About this exercise
Go through the data and count each line that has the string "middle". Give that count alone.

Given entries
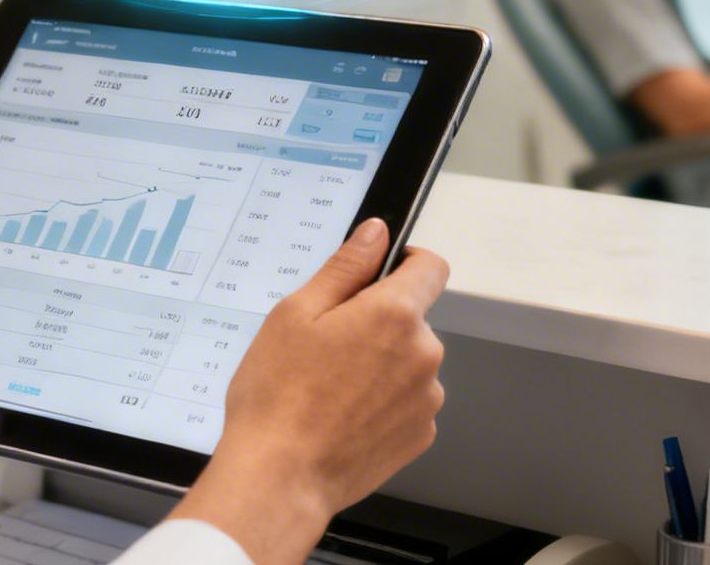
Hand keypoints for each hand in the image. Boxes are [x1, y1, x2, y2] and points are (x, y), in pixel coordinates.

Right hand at [170, 219, 449, 564]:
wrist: (280, 477)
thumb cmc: (278, 397)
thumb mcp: (296, 313)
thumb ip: (345, 267)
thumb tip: (376, 233)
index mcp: (394, 314)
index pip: (430, 266)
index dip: (406, 262)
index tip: (380, 274)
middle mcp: (423, 353)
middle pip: (412, 318)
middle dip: (378, 322)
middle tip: (327, 345)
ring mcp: (426, 398)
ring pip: (409, 362)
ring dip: (382, 365)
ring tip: (329, 388)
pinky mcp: (420, 435)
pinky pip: (408, 402)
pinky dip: (383, 403)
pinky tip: (343, 416)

Answer below
4